I was thinking about the topic of multiple deposit accounts earlier in the week, and the Bank Simple demo that Fast Company posted yesterday prompted me to post.

Banks used to have a variety of reasons for offering separate savings products (I’ll include money market accounts in this bucket) including:

  • Ability to offer higher rates in exchange for restrictions on withdrawals
  • Lower deposit reserve requirements at the Fed
  • No PFM or other equivalent functionality for customers to set aside money for savings goals
  • Source of overdraft protection for customers

From the customer perspective, the separate savings account provided benefits including:

  • Higher rates
  • Ability to have money set aside to meet savings goals or cover emergencies and see that balance separately
  • Source of funds for overdraft protection
  • Ability to set aside money for the benefit of someone else (child’s savings account, for example)

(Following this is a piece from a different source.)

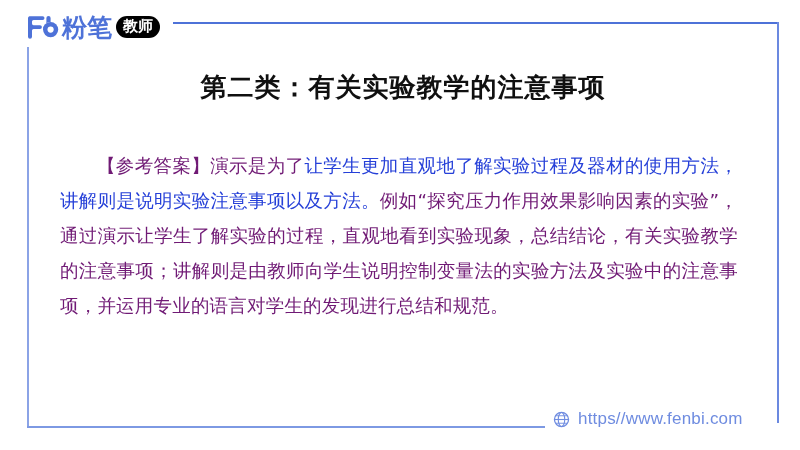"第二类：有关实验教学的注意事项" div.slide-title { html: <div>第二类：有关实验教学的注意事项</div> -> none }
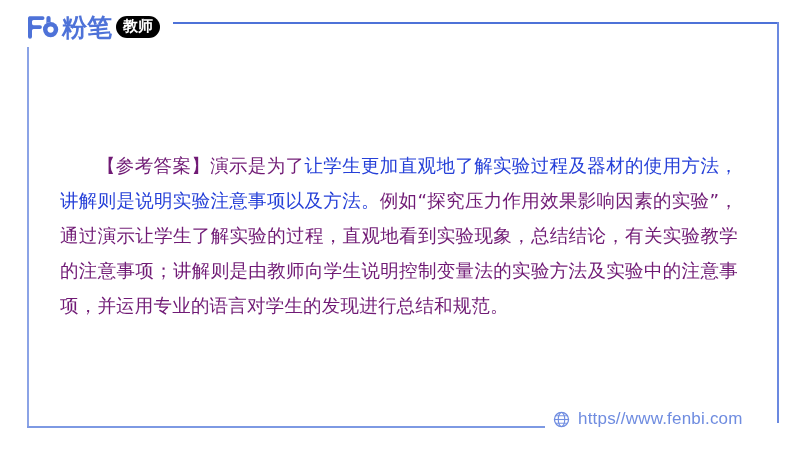"例如“探究压力作用效果影响因素的实验”，通过演示让学生了解实验的过程，直观地看到" span.t-red { text: 有关实验教学的注意事项 -> 初步体会实验中的科学方法 }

The reserve requirements problem has largely been solved with automated deposit reclass functionality available in every core banking system I can think of. PFM tools are widely available. Having checking and savings combined in a single account would mitigate the need for overdraft protection.

So, unless there’s a legal reason customers would want money in a separate account (because the funds are actually a child’s, for example), why not just adjust the interest rate structure of checking accounts and put customers in a single transaction account? Customers can use the PFM tool to adjust money set aside for savings and see what’s left (which is the concept behind Bank Simple’s “safe to spend”). Some PFM tools allow multiple amounts to be set aside for different savings goals. Interest rate structures can be tiered with typical interest checking rates for lower balances and typical savings/money market rates in upper tiers.

Dealing with a single account where possible seems like a win for both the bank and the customer. I suppose the remaining hurdle is the historic differences in interest checking, savings, and money market rate tier structures and the fact that banks have enjoyed the spread on customers that don’t optimize their interest earned. Non-PFM users may have a hard time with the concept, too, but maybe there’s a way to get them to set aside the balance in online banking without them knowing they’re “using PFM” if they’re hesitant to do so.